An exact copy of every entry is required, without the pictures.

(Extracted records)
========================
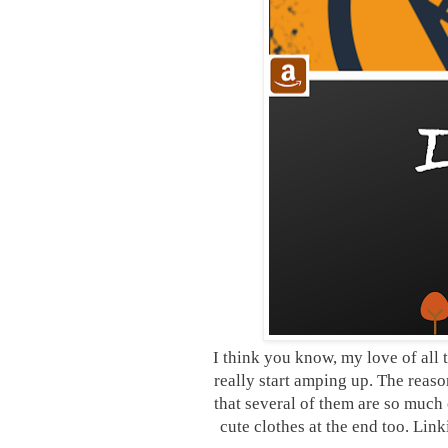
I think you know, my love of all t
really start amping up. The reaso
that several of them are so much 
cute clothes at the end too. Lin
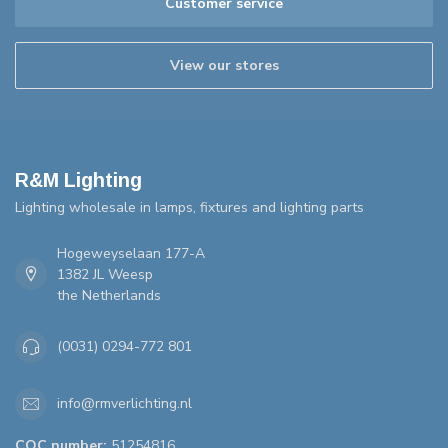
Customer service
View our stores
R&M Lighting
Lighting wholesale in lamps, fixtures and lighting parts
Hogeweyselaan 177-A
1382 JL Weesp
the Netherlands
(0031) 0294-772 801
info@rmverlichting.nl
COC number:
51254816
========================
* REPLY *
I think you know, my love of all t
really start amping up. The reaso
that several of them are so much 
cute clothes at the end too. Lin
Customer service
View our stores
R&M Lighting
Lighting wholesale in lamps, fixtures and lighting parts
Hogeweyselaan 177-A
1382 JL Weesp
the Netherlands
(0031) 0294-772 801
info@rmverlichting.nl
COC number:
51254816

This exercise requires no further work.